Der kata­la­ni­sche Regie­rungs­chef, Puig­de­mont, hat heute Vor­mit­tag frist­ge­mäß auf die Auf­for­de­rung des spa­ni­schen Pre­mier­mi­nis­ters, Rajoy, geant­wor­tet, klar­zu­stel­len, ob er am ver­gan­ge­nen Diens­tag im kata­la­ni­schen Par­la­ment die Unab­hän­gig­keit Kata­lo­ni­ens erklärt hat – allein auf die ihm gestellte Frage hat Puig­de­mont nicht aus­drück­lich (impli­zit aller­dings schon) geant­wor­tet:

https://​ep00​.epimg​.net/​d​e​s​c​a​r​g​a​b​l​e​s​/​2​0​1​7​/​1​0​/​1​6​/​0​b​b​3​1​4​8​3​7​9​1​d​2​5​9​4​6​b​4​1​7​6​6​1​6​e​e​d​0​1​e​7.pdf

++ Auch wenn Puig­de­monte nicht aus­drück­lich bestrei­tet, die Unab­hän­gig­keit erklärt zu haben, spricht er doch sehr deut­lich von einem blo­ßen „Man­dat“, das mehr als 2 Mil­lio­nen Kata­la­nIn­nen dem Par­la­ment gege­ben haben, die Unab­hän­gig­keit zu erklä­ren.

++ Anmer­kung mei­ner­seits: Daß das Par­la­ment seit dem Refe­ren­dum nichts erklärt hat, liegt auf der Hand. Es hat sich ver­gan­ge­nen Diens­tag nur Reden ange­hört.

++ Und Puig­de­mont spricht außer­dem (als schon beste­hende Tat­sa­che und nicht als blo­ßes Ange­bot für die Zukunft), von einer „Sus­pen­die­rung“ die­ses Man­da­tes, was „unse­ren fes­ten Wil­len eine Lösung zu fin­den und nicht die Kon­fron­ta­tion“ zu suchen, zeige. Sus­pen­diert ist also nicht – die ohne­hin noch nicht erklärte – Unab­hän­gig­keit, son­dern das „Man­dat“, diese künf­tig zu erklä­ren.

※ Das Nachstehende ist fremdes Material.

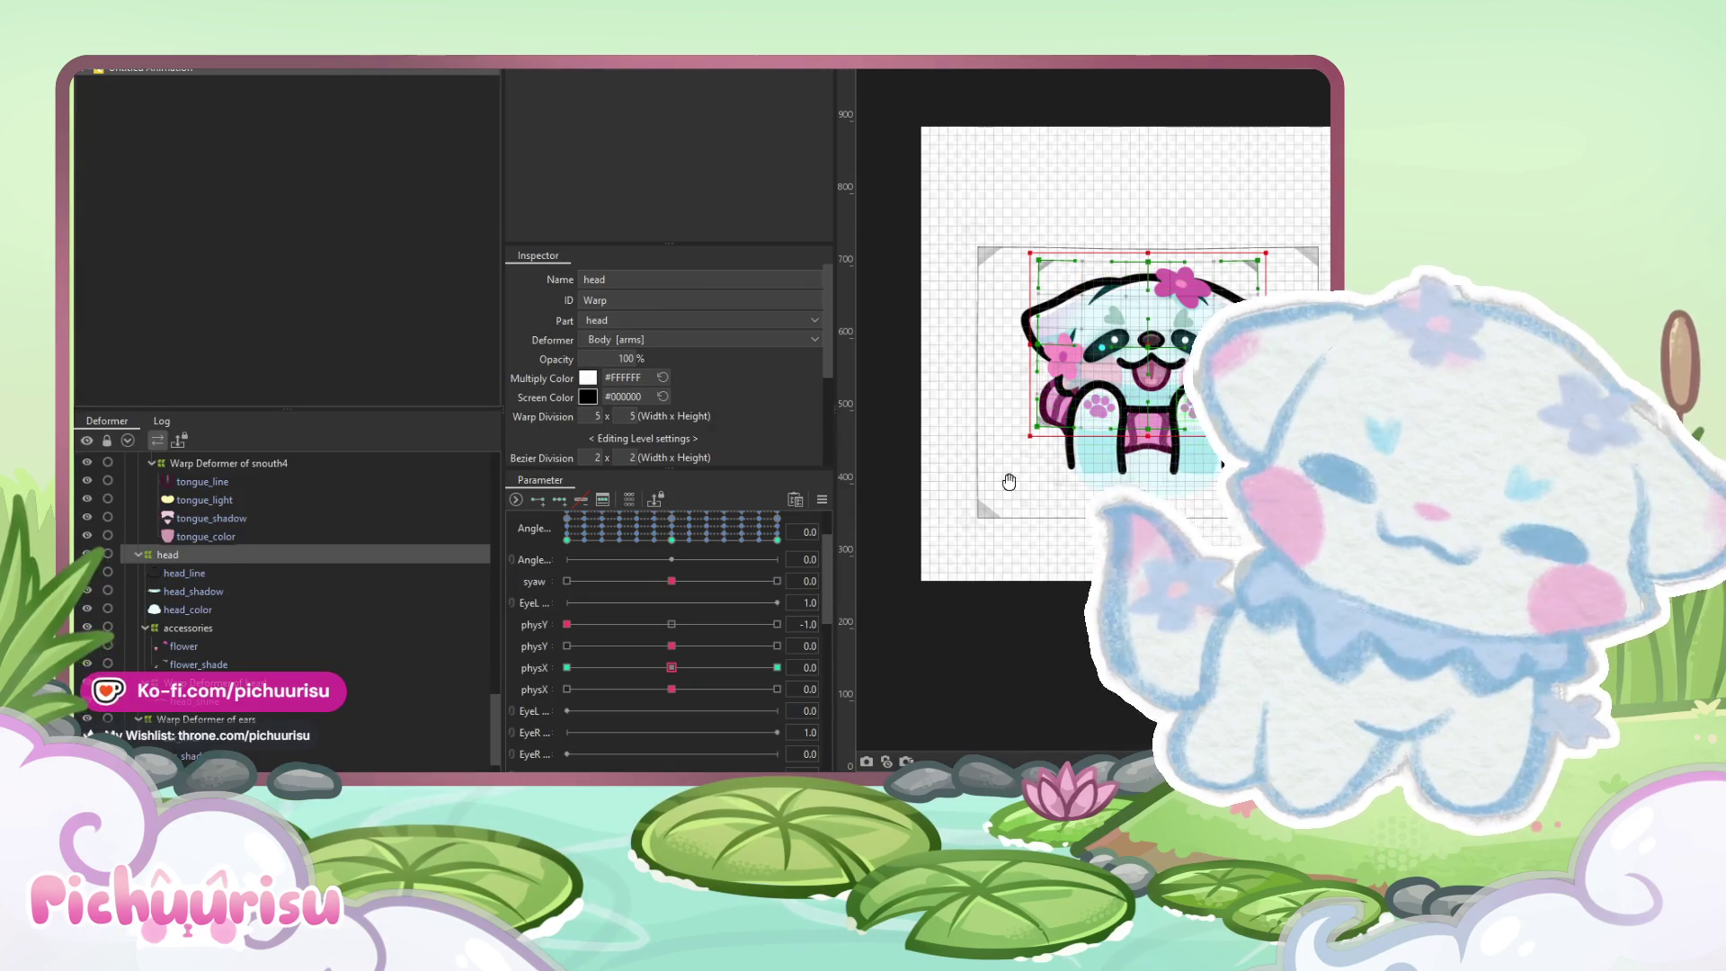
{"action": "scroll", "coordinate": [293, 538], "scroll_direction": "up", "scroll_amount": 5}
{"action": "scroll", "coordinate": [284, 526], "scroll_direction": "up", "scroll_amount": 5}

Rajoy sei­ner­seits hat bereits 1 1/​2 Stun­den spä­ter eine Rück­ant­wort geschickt und insis­tiert auf eine expli­zite Ant­wort Puig­de­monts auf die gestellte Frage: „Nicht nur die Regie­rung Spa­ni­ens, son­dern auch alle Kata­la­nen haben ein Recht, Gewiß­heit zu erlan­gen, ob Ihre Erklä­rung vom 10. Okto­ber vor dem [kata­la­ni­schen] Par­la­ment oder Ihre anschlie­ßen­den Unter­zeich­nung eines in unbe­stimm­ten Aus­drü­cken gehal­te­nen Doku­ments die Erklä­rung der Unab­hän­gig­keit [Kata­lo­ni­ens] impli­ziert – und zwar unge­ach­tet der Frage, ob sich diese Erklä­rung in Kraft befin­det oder nicht.“ Diese letz­tere For­mu­lie­rung bezieht sich auf Puig­de­monts Rede von einer „Sus­pen­die­rung“ des Man­dats zur Erklä­rung der Unab­hän­gig­keit. Ein jeder „demo­kra­ti­scher Dia­log“ erfor­dere eine vor­he­rige Rück­kehr zu Lega­li­tät – d.h.: die Klar­stel­lung, daß sich Kata­lo­nien nicht ein­sei­tig unter Ver­let­zung von Art. 2 Halb­satz 1 der spa­ni­schen Ver­fas­sung („Die Ver­fas­sung grün­det sich auf die unauf­lös­li­che Ein­heit der spa­ni­schen Nation, gemein­sa­mes und unteil­ba­res Vater­land aller Spa­nier“) für unab­hän­gig erklärt habe.
Eine Ände­rung die­ses Arti­kels schließt Rajoy nicht aus­drück­lich aus – auch wenn seine Bereit­schaft dazu sicher­lich denk­bar gering ist. Aber er lädt Puig­de­mont „erneut ein, ins [spa­ni­sche] Par­la­ment zu kom­men und dort Ihre For­de­run­gen“ dar­zu­le­gen.


https://​ep00​.epimg​.net/​d​e​s​c​a​r​g​a​b​l​e​s​/​2​0​1​7​/​1​0​/​1​6​/​5​c​2​5​7​0​d​0​4​2​8​6​0​f​6​9​c​c​0​a​1​a​3​1​7​c​1​d​d​b​1​5.pdf

2.

Am Nach­mit­tag muß­ten dann vier Per­so­nen vor der Audi­en­cia Nacio­nal (Zen­tral­ge­richt für poli­ti­sche Straf­sa­chen) erschei­nen:

  • der Major (Chef) und die Inten­dan­tin (inten­dente) der kata­la­ni­schen Poli­zei, Josep Lluís Tra­pero und Teresa Laplana,
  • und

  • die Füh­rungs­mit­glie­der der Assem­blea Nacio­nal Cata­lana (ANC), Jordi Sàn­chez, und Òmnium Cul­tu­ral, Jordi Cuix­art.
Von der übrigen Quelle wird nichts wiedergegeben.